Please help me spot the error in my "proof" that the sum of two irrational numbers must be irrational
Solution 1:
To say that it is not true that all swans are white does not mean that all swans are non-white; it only means that at least one swan is non-white.
Similarly, to say that it is not true that every sum of two irrational numbers is irrational does not mean that every sum of two irrational numbers is rational; it only means that at least one sum of two irrational numbers is rational.
You start by assuming, not that the sum of (every) two irrational numbers is rational, but rather that the sum of two irrational numbers $a$ and $b$ is rational, i.e. that there is one instance of two irrational numbers whose sum is rational.
That assumption is true.
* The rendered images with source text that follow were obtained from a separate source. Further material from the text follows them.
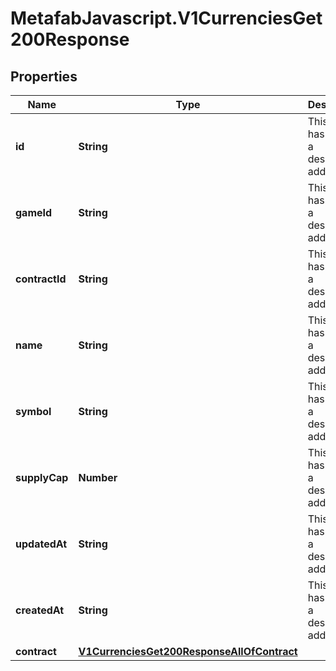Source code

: # MetafabJavascript.V1CurrenciesGet200Response

## Properties

Name | Type | Description | Notes
------------ | ------------- | ------------- | -------------
**id** | **String** | This field has not had a description added. | [optional] 
**gameId** | **String** | This field has not had a description added. | [optional] 
**contractId** | **String** | This field has not had a description added. | [optional] 
**name** | **String** | This field has not had a description added. | [optional] 
**symbol** | **String** | This field has not had a description added. | [optional] 
**supplyCap** | **Number** | This field has not had a description added. | [optional] 
**updatedAt** | **String** | This field has not had a description added. | [optional] 
**createdAt** | **String** | This field has not had a description added. | [optional] 
**contract** | [**V1CurrenciesGet200ResponseAllOfContract**](V1CurrenciesGet200ResponseAllOfContract.md) |  | [optional] 


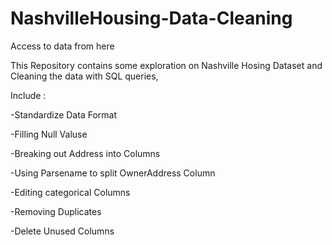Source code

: # NashvilleHousing-Data-Cleaning

Access to data from here

This Repository contains some exploration on Nashville Hosing Dataset and Cleaning the data with SQL queries, 

Include :

-Standardize Data Format

-Filling Null Valuse

-Breaking out Address into Columns

-Using Parsename to split OwnerAddress Column

-Editing categorical Columns

-Removing Duplicates

-Delete Unused Columns
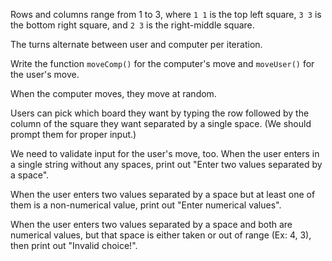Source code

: <!--title={Handling moves}-->

<!--badges={Python:150,Software Engineering:50,Creative Thinker:30}-->

<!--concepts={UserInput.mdx, IfStatements,mdx, Indexing2DLists.mdx, SlicingLists.mdx}-->

Rows and columns range from 1 to 3, where `1 1` is the top left square, `3 3` is the bottom right square, and `2 3` is the right-middle square.

The turns alternate between user and computer per iteration.

Write the function `moveComp()` for the computer's move and `moveUser()` for the user's move.

When the computer moves, they move at random.

Users can pick which board they want by typing the row followed by the column of the square they want separated by a single space. (We should prompt them for proper input.)

We need to validate input for the user's move, too. When the user enters in a single string without any spaces, print out "Enter two values separated by a space".

When the user enters two values separated by a space but at least one of them is a non-numerical value, print out "Enter numerical values".

When the user enters two values separated by a space and both are numerical values, but that space is either taken or out of range (Ex: 4, 3), then print out "Invalid choice!".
For example: If $a=\pi$ and $b=4-\pi,$ then the sum of the two irrational numbers $a$ and $b$ is the rational number $4.$ And the sum of the two irrational numbers $a$ and $-b$ is the irrational number $2\pi-4.$ The fact that the sum of two irrational numbers $a$ and $b$ is rational does not mean that the sum of the two irrational numbers $a$ and $-b$ is rational, nor that any other sum of two irrational numbers is rational.
Solution 2:
You have assumed $a+b$ and $b-a$ are rational and arrived at a contradiction. Therefore, the strongest conclusion your proof can make is at least one of $a+b$ and $b-a$ must be irrational.
Solution 3:
The initial assumption is, "Assume that the sum of two irrational numbers $a$ and $b$ is rational"; later on you say, "from our assumption that the sum of two irrational numbers is rational...", but these are not the same statement. You've cunningly morphed from an existential statement to a universal statement. That is: from an assumption that there are at least two numbers for which it is true (which is true), to an assumption that it's true for any such numbers (which is false).
A specific counterexample would be $a = -\sqrt 2$, $b = \sqrt 2$. In this case $a + b = 0$ is indeed rational, but $(b + (-1)(a)) = 2 \sqrt 2$ is not.